WORK TO BE COMPLETED:
Copy the text from the data below word for word, leaving out the pictures.

========================

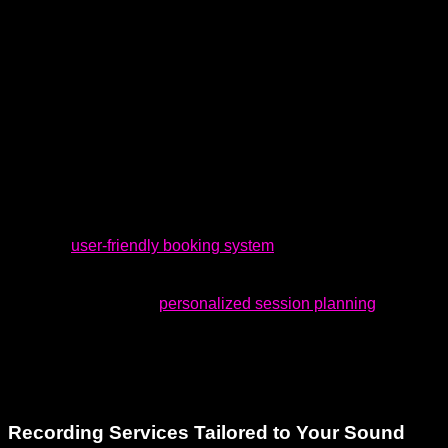
or during a weekend spark of genius — and when it does,
you need a space that moves with you. At Dream Asylum
Studios, we honor your creative rhythm by offering flexible
booking options, including evenings and weekends. Whether
you need extra time to chase the perfect take or want the
freedom to create on your terms, we support your flow—
whenever it hits.
With our
user-friendly booking system
, you can schedule
your sessions at a time that’s most convenient for you.
Additionally, we offer
personalized session planning
to help
you maximize the benefits of each recording. Whether you’re
working on a single track or an entire album, we adapt to
your needs and timeline.
Recording Services Tailored to Your Sound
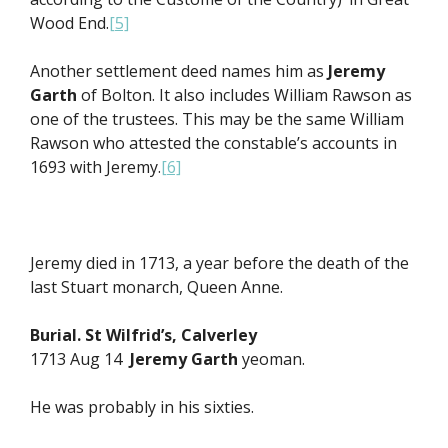
Wood End.
[5]
Another settlement deed names him as
Jeremy
Garth
of Bolton. It also includes William Rawson as
one of the trustees. This may be the same William
Rawson who attested the constable’s accounts in
1693 with Jeremy.
[6]
Jeremy died in 1713, a year before the death of the
last Stuart monarch, Queen Anne.
Burial. St Wilfrid’s, Calverley
1713 Aug 14
Jeremy Garth
yeoman.
He was probably in his sixties.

========================

RESULT:
or during a weekend spark of genius — and when it does,
you need a space that moves with you. At Dream Asylum
Studios, we honor your creative rhythm by offering flexible
booking options, including evenings and weekends. Whether
you need extra time to chase the perfect take or want the
freedom to create on your terms, we support your flow—
whenever it hits.
With our
user-friendly booking system
, you can schedule
your sessions at a time that’s most convenient for you.
Additionally, we offer
personalized session planning
to help
you maximize the benefits of each recording. Whether you’re
working on a single track or an entire album, we adapt to
your needs and timeline.
Recording Services Tailored to Your Sound
Wood End.
[5]
Another settlement deed names him as
Jeremy
Garth
of Bolton. It also includes William Rawson as
one of the trustees. This may be the same William
Rawson who attested the constable’s accounts in
1693 with Jeremy.
[6]
Jeremy died in 1713, a year before the death of the
last Stuart monarch, Queen Anne.
Burial. St Wilfrid’s, Calverley
1713 Aug 14
Jeremy Garth
yeoman.
He was probably in his sixties.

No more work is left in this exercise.